Paylaşmalı mal ayrılığı rejimine ilişkin olarak TMK 254. maddede, evliliğin iptal veya boşanma kararıyla sona erdirilmesi halinde, ailenin ortak kullanımına özgülenmiş ve eşler arasında eşit olarak paylaşma konusu olan konutta kalmaya ve ev eşyasını kullanmaya hangisinin devam edeceği konusunda eşlerin anlaşabilecekleri, konutta kalma hakkını elde eden eşin, bu hakkın tapu kütüğüne şerh edilmesini isteyebileceği, eşlerin aile konutunda kimin kalmaya ve ev eşyasını kimin kullanmaya devam edeceği konusunda anlaşamamaları halinde, hakkaniyet gerektiriyorsa hâkimin, olayın özelliklerini, eşlerin ekonomik ve sosyal durumlarını ve varsa çocukların menfaatlerini göz önünde bulundurarak bu hakka hangisinin sahip olacağına iptal veya boşanma kararıyla birlikte resen karar vereceği; bu kararda kalma ve kullanma süresinin belirlenerek tapu kütüğüne şerhi için tapu memurluğuna bildirileceği, aksine karar verilmedikçe hakkın belirlenen sürenin bitiminde kendiliğinden sona erip, süre sona ermeden yararlanan tarafın durumunda değişiklik olması halinde, diğer tarafın kararın gözden geçirilmesini isteyebileceği, eşlerin konutta kira ile oturmaları halinde ise, hâkimin gerektiğinde konutta kiracı sıfatı taşımayan eşin kalmasına karar verebileceği ve bu durumda, kiralayanın sözleşmeden doğan haklarını güvenceye almak için gerekli düzenleme yapılmasına iptal veya boşanma kararıyla birlikte resen karar verileceği düzenlenmiştir.

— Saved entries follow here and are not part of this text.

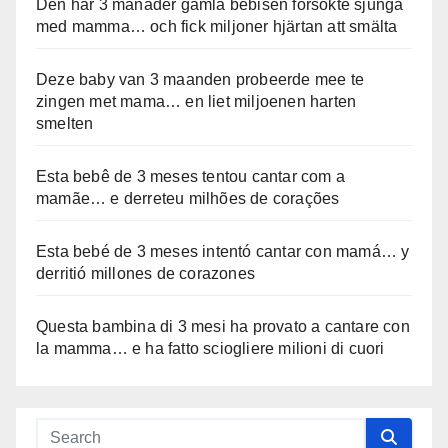
Den här 3 månader gamla bebisen försökte sjunga
med mamma… och fick miljoner hjärtan att smälta
Deze baby van 3 maanden probeerde mee te
zingen met mama… en liet miljoenen harten
smelten
Esta bebê de 3 meses tentou cantar com a
mamãe… e derreteu milhões de corações
Esta bebé de 3 meses intentó cantar con mamá… y
derritió millones de corazones
Questa bambina di 3 mesi ha provato a cantare con
la mamma… e ha fatto sciogliere milioni di cuori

TMK 194/IV. fıkra hükmü ise İsviçre Medeni Kanunu’nda yer almayan bir düzenleme olup, hükümde kiracı olmayan eşe, kiralayana yapacağı tek taraflı bildirimle, kira sözleşmesine katılma hakkı tanınmış ve bildirimde bulunan eşin diğer eşle müteselsilen sorumlu olacağı belirtilmiştir.
Ancak, ZGB 121. maddenin karşılığının Türk hukukunda da yer alması gerektiği görüşünde olan yazarlarca, bu iki düzenleme, ülkemizin sosyal yapısı içinde olması gerekeni sağlamaktan uzak oldukları belirtilerek eleştirilmekte, ayrıca paylaşmalı mal ayrılığı rejiminde boşanma veya iptal kararı sonrasında aile konutunun korunması yönünde kısmi bir düzenlemenin yer almış olmasına rağmen, TMK ile birlikte edinilmiş mallara katılma rejiminin yasal mal rejimi olarak kabul edilmiş olduğu gerçeği karşısında, ülkemizdeki evliliklerin çoğunluğunda geçerli olan bu mal rejiminde, boşanma veya iptal kararı sonrasında aile konutunun akıbetine dair bir hüküm bulunmaması haklı olarak eleştiri konusu yapılmıştır.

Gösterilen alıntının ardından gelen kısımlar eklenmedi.